ZHOU TING, BSc. (Hon) NGS Postgraduate Student Department of Physiology MD11, 10 Medical Drive, #B1-07 Email: g0701828@nus.edu.sg Major Supervisor: Prof. Shazib Pervaiz Co-supervisor: Dr. Alan Prem Kumar Tel: (65) 6516-4445 Fax: (65) 6773-5461

In addition to their role in lipid and glucose metabolism, peroxisome proliferator-activated receptor gamma (PPARy) play a role in cancer development and represent promising target for cancer prevention and treatment strategies. We showed inhibition of intracellular pH regulator, NHE1 expression by direct silencing or pre-incubation with H2O2 led to cells’ growth arrest and sensitization to death triggers. Therefore, downregulation of NHE1 gene expression could be a promising avenue in the search for new strategies to induce tumor cells’ growth arrest and increase sensitivity to anticancer treatment.
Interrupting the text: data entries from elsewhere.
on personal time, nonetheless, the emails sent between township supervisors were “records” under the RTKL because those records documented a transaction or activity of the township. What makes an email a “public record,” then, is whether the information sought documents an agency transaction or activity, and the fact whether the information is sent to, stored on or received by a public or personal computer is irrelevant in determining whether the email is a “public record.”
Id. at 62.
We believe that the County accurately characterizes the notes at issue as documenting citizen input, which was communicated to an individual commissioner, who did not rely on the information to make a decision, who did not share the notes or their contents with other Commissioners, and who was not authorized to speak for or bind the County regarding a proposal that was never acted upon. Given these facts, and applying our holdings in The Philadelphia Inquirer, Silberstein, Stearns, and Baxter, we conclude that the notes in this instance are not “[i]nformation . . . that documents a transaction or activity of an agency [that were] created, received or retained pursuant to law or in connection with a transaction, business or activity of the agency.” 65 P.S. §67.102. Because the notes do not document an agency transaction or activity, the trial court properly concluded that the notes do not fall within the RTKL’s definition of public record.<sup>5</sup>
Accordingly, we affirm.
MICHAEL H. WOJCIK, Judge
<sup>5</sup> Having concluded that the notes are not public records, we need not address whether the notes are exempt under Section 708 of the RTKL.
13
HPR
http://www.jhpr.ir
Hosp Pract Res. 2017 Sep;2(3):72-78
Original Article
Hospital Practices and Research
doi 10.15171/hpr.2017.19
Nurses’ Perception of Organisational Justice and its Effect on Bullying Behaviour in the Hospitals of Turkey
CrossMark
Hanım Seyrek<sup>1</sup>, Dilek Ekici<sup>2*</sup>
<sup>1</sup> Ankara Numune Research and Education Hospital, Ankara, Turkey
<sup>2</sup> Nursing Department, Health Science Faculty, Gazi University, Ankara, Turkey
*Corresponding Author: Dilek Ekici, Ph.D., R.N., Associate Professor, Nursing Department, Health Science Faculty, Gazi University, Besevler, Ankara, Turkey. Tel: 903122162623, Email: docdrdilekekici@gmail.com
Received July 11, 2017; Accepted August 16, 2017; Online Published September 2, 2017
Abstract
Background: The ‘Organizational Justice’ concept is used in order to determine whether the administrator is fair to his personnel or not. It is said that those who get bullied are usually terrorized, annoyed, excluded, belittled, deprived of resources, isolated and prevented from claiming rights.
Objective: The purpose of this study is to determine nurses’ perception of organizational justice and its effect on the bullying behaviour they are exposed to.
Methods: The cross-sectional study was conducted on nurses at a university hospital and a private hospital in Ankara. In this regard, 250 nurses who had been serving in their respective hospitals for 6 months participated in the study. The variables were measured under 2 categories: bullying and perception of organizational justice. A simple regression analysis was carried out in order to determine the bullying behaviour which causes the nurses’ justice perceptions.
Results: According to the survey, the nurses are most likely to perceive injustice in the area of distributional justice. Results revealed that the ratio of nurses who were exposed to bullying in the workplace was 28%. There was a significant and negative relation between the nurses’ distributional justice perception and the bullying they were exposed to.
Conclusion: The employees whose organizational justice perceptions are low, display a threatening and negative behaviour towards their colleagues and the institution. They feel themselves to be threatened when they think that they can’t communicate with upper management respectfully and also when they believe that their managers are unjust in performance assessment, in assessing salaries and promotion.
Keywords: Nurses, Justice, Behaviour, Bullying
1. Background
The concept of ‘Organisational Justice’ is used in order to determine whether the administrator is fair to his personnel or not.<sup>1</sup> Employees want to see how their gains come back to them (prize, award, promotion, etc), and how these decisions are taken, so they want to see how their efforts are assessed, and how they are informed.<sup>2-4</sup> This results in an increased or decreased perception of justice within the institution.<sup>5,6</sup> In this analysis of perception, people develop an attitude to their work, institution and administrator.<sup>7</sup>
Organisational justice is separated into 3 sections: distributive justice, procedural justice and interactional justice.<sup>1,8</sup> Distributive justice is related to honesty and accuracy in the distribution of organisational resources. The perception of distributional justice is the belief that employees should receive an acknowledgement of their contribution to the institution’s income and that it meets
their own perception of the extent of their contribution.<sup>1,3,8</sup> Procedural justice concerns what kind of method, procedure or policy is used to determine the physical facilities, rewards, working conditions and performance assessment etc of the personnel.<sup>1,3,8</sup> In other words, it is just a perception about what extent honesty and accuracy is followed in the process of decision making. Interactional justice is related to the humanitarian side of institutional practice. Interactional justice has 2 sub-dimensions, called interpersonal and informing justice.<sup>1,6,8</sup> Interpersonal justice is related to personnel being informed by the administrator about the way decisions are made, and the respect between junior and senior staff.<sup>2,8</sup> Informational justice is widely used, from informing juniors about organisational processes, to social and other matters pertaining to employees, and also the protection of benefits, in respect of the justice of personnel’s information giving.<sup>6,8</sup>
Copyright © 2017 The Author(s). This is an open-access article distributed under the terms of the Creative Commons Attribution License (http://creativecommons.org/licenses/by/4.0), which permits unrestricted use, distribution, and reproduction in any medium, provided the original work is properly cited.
Indeed, having identified a PPRE on NHE1 gene, we showed exposure of breast cancer cell lines to low concentrations PPARy ligands represses NHE1 gene expression. Inhibition of NHE1 sensitized these cell lines to paclitaxel. Remarkably, PPARy ligands at these concentrations do not downregulate NHE1 and do not affect viability of normal breast cells, because of their very low PPARy protein levels. Lately there is increasing evidence of cross talks between PPAR and ER pathways. Bearing in mind, the role of estrogen in the development of breast cancer, we identified a putative ERE in close proximity to PPRE on NHE1 gene. We, therefore, hypothesize that in ERα-positive breast cancer cells, there may exits a possible cross-talk between ERa and PPARy. This project proposes to first investigate if presence of serum estrogen reverses PPARy-mediated repression of NHE1 and to demonstrate the effect of estrogen is indeed ERa-dependent. Having established this, we would then assess the binding activity of ERα to NHE1 promoter. In light of increasing number of breast cancer patients acquiring resistance to currently used anti-estrogen therapies, our ultimate intention from this study is to understand the molecular mechanism by which ERα reverses PPARy-mediated repression of NHE1. We believe this project will shed new light in developing new approaches for combining therapeutic agents to possibly re-sensitize breast cancer patients who are resistant to anti-estrogen therapy alone.